I recently had my doctor fill out the annual Physician’s Form and I returned it to my insurer. A few weeks after returning the Physician’s Form I found out that upon receipt of the form the insurer had contacted my doctor for more information.

However Instead of asking for my medical file, the insurer had started to engage my doctor in medical a conversation. In particular, the insurer had started to discuss, (by commenting in writing), the contents of the Physician’s Form as filled by my doctor, writing to him how particular sections of the filled form were not supporting the limitations that my doctor had listed, and communicating to how the form was not sufficient to establish disability.

While writing to my doctor the insurer also provided him, (in writing), a wrong definition of disability, stating that according to what my doctor had written in the form, I do not have a total functionality loss to support an inability to return to work. (This is an incorrect definition of disability because I only have to be unable to perform and maintain in an occupation similar to my previous one, and consistent with my training, skills, work experience.)

Then, instead of asking for my medical file the insurer started to ask for “specific clinical exams and diagnostic findings” to support disability! They did not stop at asking once, but keep at asking it a couple more times. Finally, after the third such request, my doctor, frustrated by these repeated requests, wrote to my insurer that he has referred me to a specialist. (I actually do not mind this, however, I feel that the insurer should not influence my doctor’s choices, since once this occurs, what stops the insurer from doing it again in the future!?)
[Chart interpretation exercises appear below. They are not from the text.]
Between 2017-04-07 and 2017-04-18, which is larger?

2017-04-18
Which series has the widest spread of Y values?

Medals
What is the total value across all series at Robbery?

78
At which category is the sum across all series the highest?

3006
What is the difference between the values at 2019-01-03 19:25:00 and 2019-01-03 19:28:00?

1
I should note that In the process of making all of these requests, the insurer had failed to provide any written disclosure authorization, despite that i had signed one and gave it to my insurer.

Is any of this behavior amounting to breach of contract? My contract states that insurer "will in no way disturb the Physician/patient relationship. " Are there any actions I should take?

Regards, Alecs

(Note: I have tried to make this post as anonymous as possible, however, I am not too concerned about the insurer reading this, since I already protested in regard to these actions.)
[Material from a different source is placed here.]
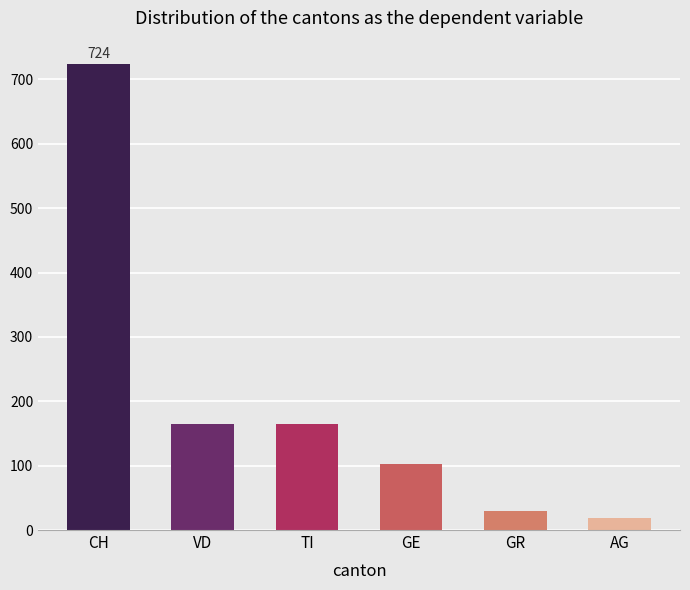

True or false: the data shows 165 at TI.

True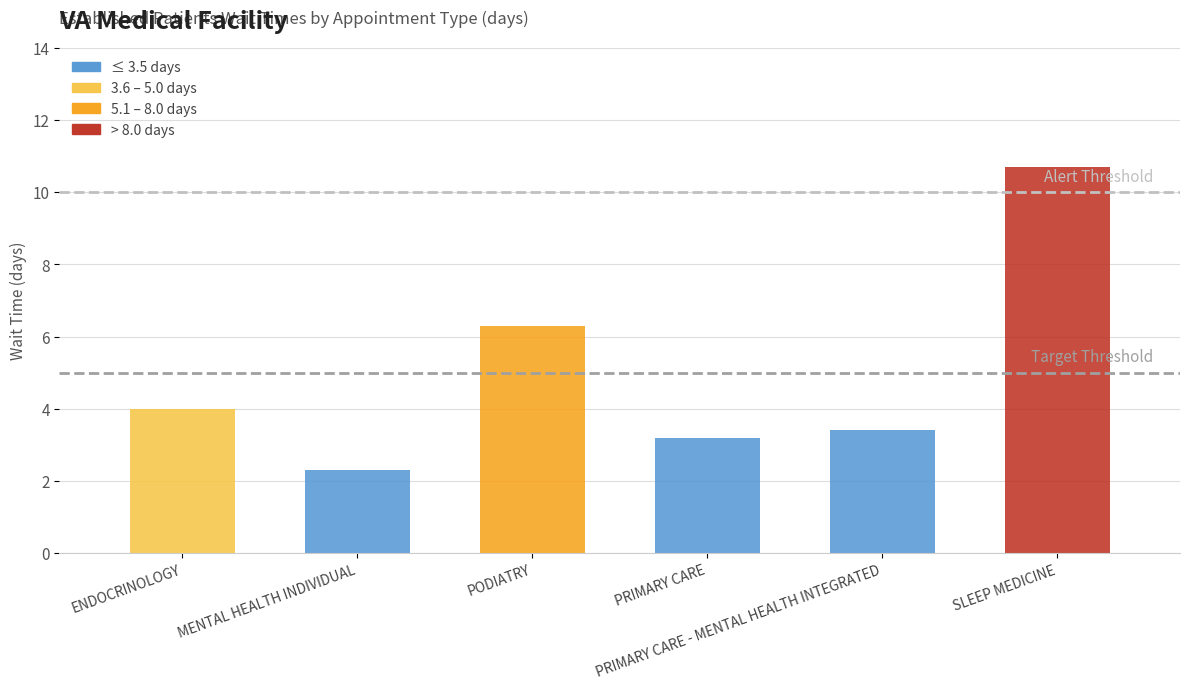

Does the chart contain stacked bars?

No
I’m pretty sure my insurer always cc’d me on any requests for information that they sent to my doctors. It sounds like they didn’t do this in your case.
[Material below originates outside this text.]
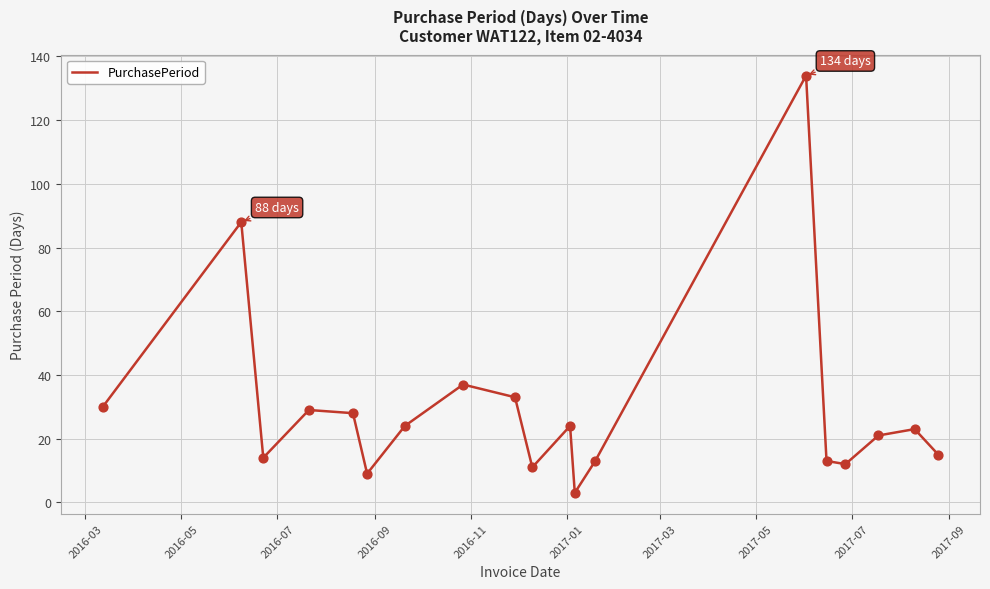

What is the smallest value displayed?

3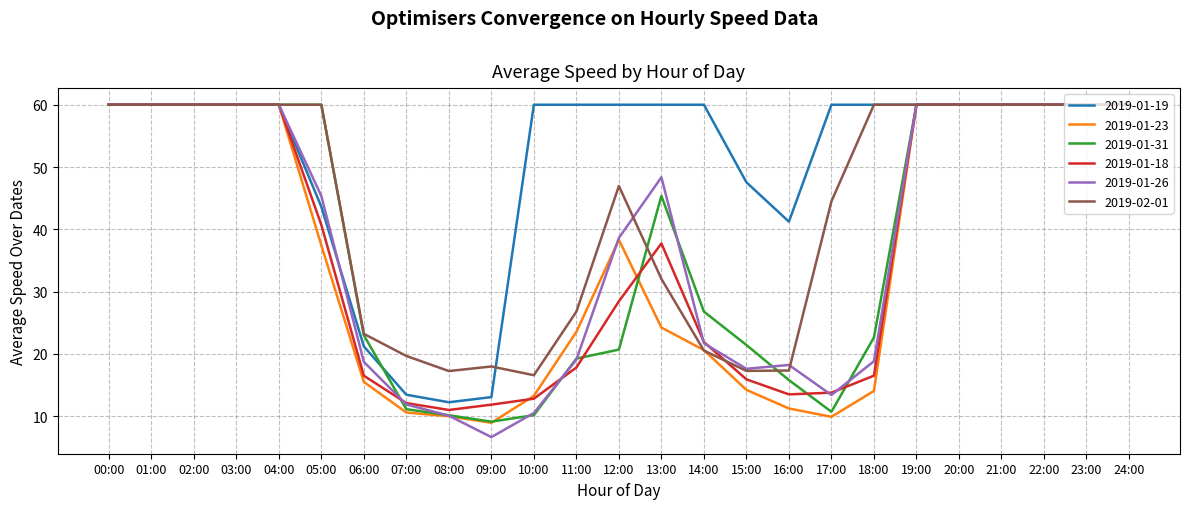

Which category has the lowest value in the 2019-01-31 series?

09:00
Also, the insurer is likely prepared to cut you off without more information so it is probably in your best interest to let the insurer get that information. They are allowed to ask for clarification and more information.

I’m sorry that I can’t answer your question about breach of contract.

Good luck.

Hi Aleca

Of course I am not a lawyer but in the past, I have had my insurance company misread or take medical info out of context (sometimes the report is not that clear and can be misinterpreted) or it has not been clear in terms of how it has impacted you daily living. What helped me was having one of my Specialist (with extensive experience dealing with insurance claims) agree to write a summary letter of the history of my medical condition and an updated report of my past and current functioning based on all my medical info. (That is a lot to ask and not always easy to find someone to do that) Although the insurance company has access to your medical file they don’t always access that info re: time lines but instead rely on the Docs recent reports. The trouble here is that many Docs do not speak in terms of “functionality” - Occupational Therapist do (they are trained to look at how injury or illness impacts all aspects of daily living) No offence to physicians because there is always exceptions but they may require respectful guidance to complete these forms or answer the questions in terms of “functional performance”. Maybe you have done this but you stating to your Family Physician (or specialist) in a concise report, specific impairments impacting your daily living/work as a result of your injury can sometimes help - may be too late if your Doc has sent in info. For example, CPP applications ask for this and have check lists in this regard and even that sometimes has to be elaborated on but can help guide what info is required. Also sending your Doc detailed info regarding the demands expected of you in your job and reasons why you can’t perform your work - specific functional performance issues may also help. You do want the Insurance company to get enough medical info as possible that pertains to your functioning. Another example, saying you had a heart attack may not be enough to suggest you can’t perform your job - it is how it is impacting your daily functioning and at work. Not sure if this answers your question. Good luck with this concern.